China Dolls by Lisa See

Author:Lisa See [See, Lisa]
Language: eng
Format: epub, mobi
ISBN: 978-0-679-64416-3
Publisher: Random House Publishing Group
Published: 2014-06-02T16:00:00+00:00


GRACE

Dancing on the Edge

Our lives changed quickly in those first few months of the war. We still had air-raid sirens and blackouts, but the curfew was abolished and the immediate danger dissipated. San Francisco became a liberty port, and the whole city buzzed with activity. In Chinatown, the world rushed in. Servicemen moseyed up and down the streets, going from bar to bar. They jammed nightclubs. They spent money like there was no tomorrow, and for some maybe there wasn’t. No one wanted to stay home—although business at the Forbidden City went up and down, as it did in nightclubs across the nation, depending on news from the war front, whether in Europe or the Pacific. A writer for Variety called this phenomenon “escapology.” Clubs like the Forbidden City gave people a place to blow off steam, celebrate, share experiences and trade stories, and laugh away their staggering dread of what might come. Charlie had a hard time keeping ponies, because soldier boys—total strangers—married our girls on what seemed a lark. The fear of death is a powerful aphrodisiac.
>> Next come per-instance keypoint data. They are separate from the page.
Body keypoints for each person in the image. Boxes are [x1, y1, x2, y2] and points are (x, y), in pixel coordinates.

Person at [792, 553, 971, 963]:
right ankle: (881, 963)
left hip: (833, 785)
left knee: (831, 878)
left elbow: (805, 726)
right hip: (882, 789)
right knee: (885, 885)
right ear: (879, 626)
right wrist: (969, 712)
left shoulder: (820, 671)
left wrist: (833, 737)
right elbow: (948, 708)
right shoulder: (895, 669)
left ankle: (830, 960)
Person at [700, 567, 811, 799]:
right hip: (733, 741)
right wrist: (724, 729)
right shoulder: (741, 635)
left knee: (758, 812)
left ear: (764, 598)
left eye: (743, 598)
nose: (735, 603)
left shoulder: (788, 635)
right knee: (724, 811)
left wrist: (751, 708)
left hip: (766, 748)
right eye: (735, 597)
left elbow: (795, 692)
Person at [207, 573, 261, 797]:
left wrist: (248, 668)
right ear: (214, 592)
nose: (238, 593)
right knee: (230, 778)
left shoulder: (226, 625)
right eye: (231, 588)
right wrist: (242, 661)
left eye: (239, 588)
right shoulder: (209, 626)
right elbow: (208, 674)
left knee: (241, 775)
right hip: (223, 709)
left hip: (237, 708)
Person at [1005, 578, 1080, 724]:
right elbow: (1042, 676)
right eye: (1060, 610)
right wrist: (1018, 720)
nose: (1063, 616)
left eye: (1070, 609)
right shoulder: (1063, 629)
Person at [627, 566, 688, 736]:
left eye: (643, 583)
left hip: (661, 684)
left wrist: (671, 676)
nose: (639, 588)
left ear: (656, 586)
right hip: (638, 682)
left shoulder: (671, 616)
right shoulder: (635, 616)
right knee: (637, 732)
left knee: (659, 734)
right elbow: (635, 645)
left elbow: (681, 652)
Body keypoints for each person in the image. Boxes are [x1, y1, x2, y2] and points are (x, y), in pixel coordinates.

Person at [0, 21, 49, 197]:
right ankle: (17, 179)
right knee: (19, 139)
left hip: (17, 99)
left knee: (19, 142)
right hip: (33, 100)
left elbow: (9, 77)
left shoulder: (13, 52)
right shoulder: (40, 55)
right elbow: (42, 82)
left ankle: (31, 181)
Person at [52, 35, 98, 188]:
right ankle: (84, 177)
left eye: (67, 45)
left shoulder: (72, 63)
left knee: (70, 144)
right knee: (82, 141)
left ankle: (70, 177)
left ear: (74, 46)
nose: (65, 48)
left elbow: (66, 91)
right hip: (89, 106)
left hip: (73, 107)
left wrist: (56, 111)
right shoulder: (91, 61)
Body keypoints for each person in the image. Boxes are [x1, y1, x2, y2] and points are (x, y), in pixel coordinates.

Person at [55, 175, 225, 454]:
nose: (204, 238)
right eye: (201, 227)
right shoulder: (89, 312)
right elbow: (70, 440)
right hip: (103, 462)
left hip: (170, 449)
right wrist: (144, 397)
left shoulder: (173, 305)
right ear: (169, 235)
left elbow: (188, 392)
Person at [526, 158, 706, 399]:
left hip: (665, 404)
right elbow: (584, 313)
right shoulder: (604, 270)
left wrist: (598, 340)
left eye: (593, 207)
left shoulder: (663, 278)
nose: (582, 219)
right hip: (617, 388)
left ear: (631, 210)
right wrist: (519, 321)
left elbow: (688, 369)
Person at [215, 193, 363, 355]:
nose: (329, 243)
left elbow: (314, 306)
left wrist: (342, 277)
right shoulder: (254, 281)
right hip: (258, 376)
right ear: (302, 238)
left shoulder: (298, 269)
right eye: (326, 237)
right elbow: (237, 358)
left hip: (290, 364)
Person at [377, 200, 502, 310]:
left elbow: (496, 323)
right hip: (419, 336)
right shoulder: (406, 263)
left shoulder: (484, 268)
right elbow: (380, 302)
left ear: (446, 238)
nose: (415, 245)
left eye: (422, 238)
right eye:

Helen and Ruby were tied together by tragedy, yet remained wary of each other. Often I’d find the two of them sitting together in a corner of the club before we opened, conversing in low voices about who knows what. Now that Helen’s secret was out, her deep-seated distrust and hatred of the Japanese could spark on occasion. Ruby responded to Helen’s rare outbursts the same way she did when one of our boys talked about going overseas to kill Japs—by accepting another drink, jitterbugging until she exhausted her partner, and sleeping around. Unlike the rest of us, she was not only dancing on the edge of a volcano, she was looking down into its fiery center. I don’t know if she was afraid, thinking about jumping into it, or daring it to erupt. Maybe all three.

One evening in early ’42, I sat at a table with some Navy officers stationed on Treasure Island, listening to them talk about how the place had changed since I’d last been there. The band was playing “The Japs Won’t Have a Ghost of a Chance” when Joe entered the main room and spotted me. The sureness of his gait and the way he held his shoulders told me he’d enlisted. I thanked the sailors and walked toward Joe, meeting him in the middle of the dance floor.

“The United States Army Air Forces,” he said in greeting.

Of course! What had previously been called the Army Air Corps was now the most active service of the military in recruitment, because Japan had large reserves of pilots, and we did not. The air forces wanted and needed educated men, and Joe was a college graduate, with two years of law school under his belt. The air forces was considered the elite service, and it was meant for him.

“When do you report?” I asked.

“Not for another couple of weeks,” he answered.

Charlie gave Joe dinner and drinks on the house. All the girls came out to congratulate him.